Turkey has called on the United States to withdraw its military personnel from northern Syria’s Manbij region after announcing Ankara’s plan to push Syrian Kurdish fighters from the area, according to local media.
Mevlut Cavusoglu, Turkey’s foreign minister, said on Saturday that it was “necessary for them [US] to immediately withdraw from Manbij” as well as take “more concrete steps rather than words” to end its support for the Syrian Kurdish People’s Protection Units (YPG) armed group.
“The US must cut ties with the terrorist organization,” he told reporters in Turkey’s Mediterranean province, Antalya, the Turkish daily Hurriyet reported, as cited by Al Jazeera.
The remarks came a day after, according to the Turkish presidency, US National Security Advisor HR McMaster assured Ankara in a phone call on Friday that Washington would no longer give weapons to YPG, Hurriyet reported.
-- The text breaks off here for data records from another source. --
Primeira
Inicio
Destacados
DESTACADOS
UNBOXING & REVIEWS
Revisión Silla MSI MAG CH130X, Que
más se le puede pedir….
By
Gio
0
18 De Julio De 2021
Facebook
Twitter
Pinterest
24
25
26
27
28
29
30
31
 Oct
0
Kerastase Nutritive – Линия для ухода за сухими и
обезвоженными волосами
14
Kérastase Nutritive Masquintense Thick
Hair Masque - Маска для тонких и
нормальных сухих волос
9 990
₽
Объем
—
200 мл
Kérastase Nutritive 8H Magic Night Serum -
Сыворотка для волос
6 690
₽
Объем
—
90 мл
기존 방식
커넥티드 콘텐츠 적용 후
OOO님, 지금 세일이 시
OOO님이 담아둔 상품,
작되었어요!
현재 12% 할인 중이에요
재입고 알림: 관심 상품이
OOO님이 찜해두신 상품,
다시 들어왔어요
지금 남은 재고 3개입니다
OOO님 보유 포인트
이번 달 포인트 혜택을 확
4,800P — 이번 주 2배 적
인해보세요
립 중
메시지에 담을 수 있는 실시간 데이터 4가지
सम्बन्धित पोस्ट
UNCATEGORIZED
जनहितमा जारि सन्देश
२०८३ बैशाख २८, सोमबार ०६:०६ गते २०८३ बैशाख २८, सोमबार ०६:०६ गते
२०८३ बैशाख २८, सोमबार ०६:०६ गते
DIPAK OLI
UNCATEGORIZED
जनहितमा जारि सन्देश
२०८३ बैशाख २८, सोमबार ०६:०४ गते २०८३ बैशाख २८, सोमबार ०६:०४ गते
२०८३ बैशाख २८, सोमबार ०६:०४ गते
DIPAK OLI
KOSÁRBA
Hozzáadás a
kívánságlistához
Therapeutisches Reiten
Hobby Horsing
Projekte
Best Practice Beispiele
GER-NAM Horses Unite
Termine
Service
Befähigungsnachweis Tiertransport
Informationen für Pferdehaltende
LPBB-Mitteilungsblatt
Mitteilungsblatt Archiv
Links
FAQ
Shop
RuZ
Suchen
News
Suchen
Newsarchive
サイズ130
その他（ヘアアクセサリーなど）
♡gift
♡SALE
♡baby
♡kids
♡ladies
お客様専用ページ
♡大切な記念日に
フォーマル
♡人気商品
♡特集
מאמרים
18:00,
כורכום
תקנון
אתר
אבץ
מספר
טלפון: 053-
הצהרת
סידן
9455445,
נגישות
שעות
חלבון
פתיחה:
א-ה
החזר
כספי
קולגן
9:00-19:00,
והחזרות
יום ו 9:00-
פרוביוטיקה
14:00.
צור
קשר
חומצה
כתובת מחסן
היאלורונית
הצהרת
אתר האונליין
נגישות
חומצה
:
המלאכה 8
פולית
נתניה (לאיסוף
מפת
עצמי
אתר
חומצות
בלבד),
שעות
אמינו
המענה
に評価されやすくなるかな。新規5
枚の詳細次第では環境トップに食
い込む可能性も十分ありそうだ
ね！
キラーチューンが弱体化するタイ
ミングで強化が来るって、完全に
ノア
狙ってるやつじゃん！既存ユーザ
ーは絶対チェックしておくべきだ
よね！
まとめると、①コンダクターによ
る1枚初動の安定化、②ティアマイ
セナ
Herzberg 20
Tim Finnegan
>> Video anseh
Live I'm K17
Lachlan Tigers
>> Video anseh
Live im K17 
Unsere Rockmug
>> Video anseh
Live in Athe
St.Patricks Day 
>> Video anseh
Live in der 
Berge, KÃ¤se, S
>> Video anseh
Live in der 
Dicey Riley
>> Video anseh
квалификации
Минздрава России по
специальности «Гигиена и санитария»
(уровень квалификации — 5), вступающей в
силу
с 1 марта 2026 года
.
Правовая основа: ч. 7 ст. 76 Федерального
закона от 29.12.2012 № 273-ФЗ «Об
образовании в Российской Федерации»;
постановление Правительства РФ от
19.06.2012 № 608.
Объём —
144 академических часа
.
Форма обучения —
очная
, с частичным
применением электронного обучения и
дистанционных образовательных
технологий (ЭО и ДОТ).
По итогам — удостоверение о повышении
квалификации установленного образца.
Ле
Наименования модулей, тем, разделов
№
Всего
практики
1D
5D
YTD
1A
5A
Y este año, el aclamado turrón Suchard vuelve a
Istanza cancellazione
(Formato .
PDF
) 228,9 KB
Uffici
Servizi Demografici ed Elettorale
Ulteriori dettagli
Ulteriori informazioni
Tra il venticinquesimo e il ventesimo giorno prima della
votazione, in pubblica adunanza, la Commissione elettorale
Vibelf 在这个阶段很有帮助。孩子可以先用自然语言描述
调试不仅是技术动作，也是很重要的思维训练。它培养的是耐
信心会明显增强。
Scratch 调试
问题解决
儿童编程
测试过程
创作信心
Turkey considers YPG, the military wing of the Syrian Kurdish Democratic Union Party (PYD) as an offshoot of the Kurdistan Workers Party (PKK), which is outlawed in Turkey. Ankara says pushing Syrian Kurdish fighters away from northern Syria is essential for Turkey’s national security.
On January 20, Turkey launched a military operation along with the Free Syrian Army—a Syrian rebel group—to drive YPG from Syria’s northwestern district of Afrin.
On Friday, Turkey’s President Recep Tayyip Erdogan said Turkish troops could push YPG all the way east to the frontier with Iraq, including Manbij, Hurriyet reported.
According to a statement published by the Turkish armed forces on Saturday, about 394 fighters were “neutralized” since the start of the Afrin operation.
The army said, “340 targets of the PKK, KCK [Kurdistan Communities Union], PYD/YPG [Syrian Kurdish Democratic Union Party/People’s Protection Units], and ISIL [an acronym for the self-styled Islamic State] terror organizations have been destroyed.”
It also said three Turkish soldiers and 13 members of the allied FSA were killed in the operation.
Also on Saturday, a rocket was fired from Afrin hit Turkey’s border province of Kilis, injuring two people after hitting a five-storey building in the neighborhood of 7 Aralik, according to Turkey’s state-run Anadolu Agency.